RAYMOND – Emergency repair work on Road 800 north of Raymond has been halted by the latest series of storms battering the area, creating increasing problems for both anxious area residents and county officials.
Work crews had to be pulled from the reconstruction sites yesterday because of the ongoing heavy rains in the area.
“We’ll get the work going back up there just as soon as the rain stops,” Madera County Public Works Director Ahmad Alkhayyat said Tuesday. “We don’t want to rush crews back in while it’s still raining and then end up having to pay for this work twice.”
Alkhayyat said the cost to repair the narrow, lightly traveled roadway could total at least $360,000.
The weather-related road damage has essentially stranded many area residents, who are now unable to travel directly to Madera or Fresno without taking multi-hour detours.
“It’s a major headache but we’re dealing with it,” said 75-year-old Raymond resident Dennis George.
George and his wife Dotty are one of nearly a dozen local families most impacted by the damage to Road 800. Right now, the George’s only access to the Raymond General Store, which is six and a half miles from their home, requires navigating — via four-wheel-drive — a rugged dirt road and then crossing a rushing creek that George said is “at least a foot-and-a-half deep right now.”
“We’re certainly not enjoying this but at least for now, we’re getting by,” he said. “Every two weeks, we make the long trip into Oakhurst to buy our essentials.”
Speaking from his home this morning, George said he remains in “pretty close” touch with county officials.
“I’m a heart patient,” he said. “People at the county told me that in a worst-case scenario, they are prepared to use a helicopter to get me to the hospital.”
At their March 5 meeting, the Madera County Board of Supervisors OK’d an emergency request to use American Paving to repair the damaged roadway. The job will include rebuilding one 20-foot-wide by 15-foot-deep chasm created when a torrent of rain and snow runoff rushed down the mountainside and ripped several large culverts out of the ground.
With the local emergency now in its second month, county officials are becoming increasingly worried about area residents. Alkhayyat said the situation in Raymond is “causing a concern for immediate life safety and emergency services.”
He estimated this week that repair work could still take as long as another month to complete.
Fresno-based American Paving started rebuilding Road 800 on Monday but had to halt work Tuesday when the latest wave of storms descended on the area. If the recent “atmospheric river” weather pattern — also known as the “Pineapple Express” — continues to drench central California, rebuilding efforts could be further slowed.
“We’ll get the [work] crews back in there just as soon as the weather cooperates,” Alkhayyat said. “We know we need to get it done as soon as possible.”
Only “about 25 or 30” cars use this narrow stretch of Road 800 every day, according to the public works director.
Alkhayyat said the emergency repair work will be paid with Local Road Funds, causing no impact on the county’s General Fund.
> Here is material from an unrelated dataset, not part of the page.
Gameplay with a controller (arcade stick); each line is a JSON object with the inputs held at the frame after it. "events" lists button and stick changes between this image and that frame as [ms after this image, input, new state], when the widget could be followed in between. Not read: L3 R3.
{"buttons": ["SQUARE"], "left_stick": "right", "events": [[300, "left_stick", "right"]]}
“We went with American Paving because they are a dependable contractor and when we got out the phone book, they were the first company we called that could get started on the work immediately,” Alkhayyat said.
This area of Raymond is a small, tightly-knit ranching community of mostly elderly residents. George said neighbors are “staying in close contact” and helping each other get by.
“Right now, we’re just sitting here biding our time, hoping things will get done,” he said. “I’m glad young people don’t live up here because they would go bananas right now.”